== Segment start ==

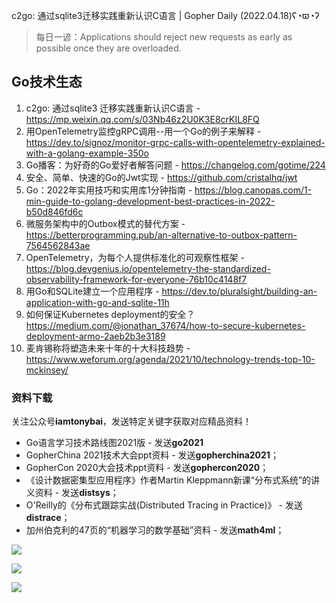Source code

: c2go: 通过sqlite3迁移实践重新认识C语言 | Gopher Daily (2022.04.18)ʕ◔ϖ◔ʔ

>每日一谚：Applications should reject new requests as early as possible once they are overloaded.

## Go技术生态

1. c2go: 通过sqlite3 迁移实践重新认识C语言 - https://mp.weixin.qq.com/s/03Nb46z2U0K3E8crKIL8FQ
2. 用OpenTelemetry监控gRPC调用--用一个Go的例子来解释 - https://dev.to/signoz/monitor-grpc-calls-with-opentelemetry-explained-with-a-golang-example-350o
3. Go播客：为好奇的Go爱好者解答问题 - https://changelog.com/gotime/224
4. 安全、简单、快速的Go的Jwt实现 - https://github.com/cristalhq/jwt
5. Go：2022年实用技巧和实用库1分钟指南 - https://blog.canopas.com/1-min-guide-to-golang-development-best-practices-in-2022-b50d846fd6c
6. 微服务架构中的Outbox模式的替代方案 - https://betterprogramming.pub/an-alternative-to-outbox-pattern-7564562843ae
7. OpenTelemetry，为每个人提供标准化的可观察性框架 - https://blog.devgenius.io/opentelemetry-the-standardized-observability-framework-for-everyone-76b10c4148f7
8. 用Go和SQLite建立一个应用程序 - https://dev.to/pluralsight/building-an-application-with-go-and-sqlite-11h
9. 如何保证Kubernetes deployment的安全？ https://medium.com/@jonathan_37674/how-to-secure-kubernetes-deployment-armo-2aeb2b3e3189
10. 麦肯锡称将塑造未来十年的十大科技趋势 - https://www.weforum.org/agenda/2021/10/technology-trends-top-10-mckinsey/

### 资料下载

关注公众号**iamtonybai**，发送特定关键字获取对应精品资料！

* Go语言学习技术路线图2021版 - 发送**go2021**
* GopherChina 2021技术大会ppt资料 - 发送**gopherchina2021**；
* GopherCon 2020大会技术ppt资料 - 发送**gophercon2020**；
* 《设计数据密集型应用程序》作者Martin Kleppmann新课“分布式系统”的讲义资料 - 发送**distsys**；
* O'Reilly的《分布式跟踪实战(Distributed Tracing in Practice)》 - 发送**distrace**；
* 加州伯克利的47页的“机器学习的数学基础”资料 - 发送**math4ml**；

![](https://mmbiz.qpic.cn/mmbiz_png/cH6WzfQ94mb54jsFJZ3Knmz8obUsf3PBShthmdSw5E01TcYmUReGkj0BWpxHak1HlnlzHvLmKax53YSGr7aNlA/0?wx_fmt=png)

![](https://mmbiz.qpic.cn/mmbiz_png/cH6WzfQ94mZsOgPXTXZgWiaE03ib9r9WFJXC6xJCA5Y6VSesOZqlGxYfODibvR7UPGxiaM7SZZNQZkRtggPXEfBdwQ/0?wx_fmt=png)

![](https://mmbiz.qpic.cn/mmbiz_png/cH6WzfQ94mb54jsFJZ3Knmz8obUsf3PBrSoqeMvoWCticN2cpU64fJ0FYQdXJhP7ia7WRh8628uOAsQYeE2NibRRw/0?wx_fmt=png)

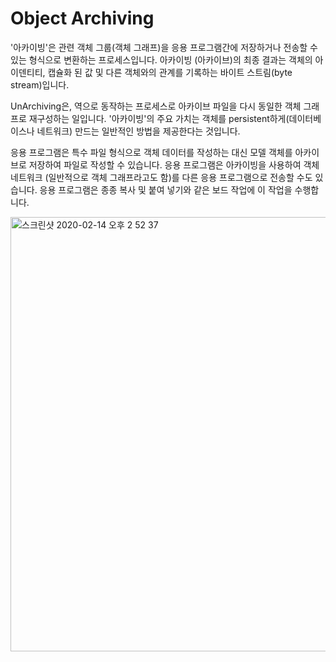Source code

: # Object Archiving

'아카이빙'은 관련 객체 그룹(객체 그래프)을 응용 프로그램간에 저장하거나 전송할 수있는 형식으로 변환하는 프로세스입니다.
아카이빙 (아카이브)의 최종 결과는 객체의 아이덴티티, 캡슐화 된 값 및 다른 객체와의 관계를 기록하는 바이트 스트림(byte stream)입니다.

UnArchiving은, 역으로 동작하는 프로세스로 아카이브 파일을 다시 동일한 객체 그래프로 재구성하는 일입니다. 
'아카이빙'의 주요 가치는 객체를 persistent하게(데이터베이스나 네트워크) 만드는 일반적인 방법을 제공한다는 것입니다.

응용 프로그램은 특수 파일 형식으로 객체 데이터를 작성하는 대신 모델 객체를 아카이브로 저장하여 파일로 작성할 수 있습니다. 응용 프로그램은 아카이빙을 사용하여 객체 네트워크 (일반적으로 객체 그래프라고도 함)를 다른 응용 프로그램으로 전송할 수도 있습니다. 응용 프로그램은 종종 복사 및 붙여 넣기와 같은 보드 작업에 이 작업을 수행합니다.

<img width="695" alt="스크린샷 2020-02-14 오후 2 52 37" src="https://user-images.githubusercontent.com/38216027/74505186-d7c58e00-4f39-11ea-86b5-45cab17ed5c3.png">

== Segment end ==

* _What you should do_
Your reply must consist of one number, the count of lines in the entries that hold "blog".

* _Answer section_
2